The new consensus, and at least the sense in meetings and three weeks of flow data that can be analyzed, indicate that sentiment has clearly turned against the US. Given the unanimity of the pro-US view among investors after Donald Trump won the presidential election, and the scale of the flow into US assets that resulted, this new anti-US consensus implies that more outflow from US assets is to come in the short term. But what about strategically? Also, is it really the case that US exceptionalism has suddenly ended? And do investors need to think differently about what this means for equities, bonds and the US dollar?
A lot of the commentary that we hear is based on the idea that US exceptionalism has ended. However, this belies a misunderstanding. The true exceptionalism is strategic, not tactical. Yes, US corporations enjoyed a particularly strong business cycle in recent years (does anyone still recall the hard-versus-soft landing debates of early 2024?), with US earnings growth exceptional compared with the rest of the world. The shock of tariffs with the knock-on dramatic curtailment of capex plans and a hit to consumer expectations has rapidly undone that cycle, and the US now faces a 40% chance of recession this year, and consumers and businesses face sharply higher prices on some goods. There is even the possibility of empty shelves in shops later this year, given the rapid drop-off in shipments from China. At the same time, though, the near-term growth outlook is declining elsewhere in the world as well. We don’t mean to belittle this at all, as it is hugely important, but it is a tactical development, not strategic.

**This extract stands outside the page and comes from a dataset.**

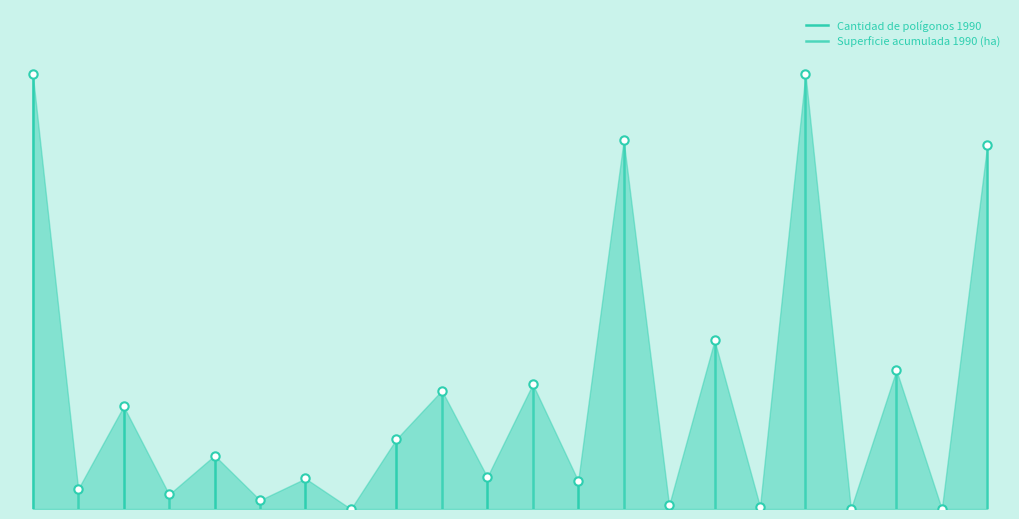

What is the difference between the maximum and minimum values in the Cantidad de polígonos 1990 series?

1.0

Does the strategic US exceptionalism still stand?
It will be unpopular for us to say “yes,” as we sense that view is not in line with the new post “Liberation Day” new consensus, but we think that US exceptionalism with respect to equities still stands. Yes, it has taken a knock, but some elements are genuinely sticky. For US bonds, the reason to own them and hence the risks are somewhat different, as we discuss below.
The scale of the recent change is apparent in the relative net flows into the US and Germany since the US election. The euphoric flows into US equities abruptly stopped around the date of the tariff announcements. Germany, meanwhile, which had been deeply unloved by investors (for many good reasons), saw inflows that in one go unwound all outflows since the end of 2023 (Display 1). It should be noted that while both domestic and international investors bought German (and other non-US) equities, the picture in the US was split. US domestic retail aggressively “bought the dip;” institutional and international investors sold.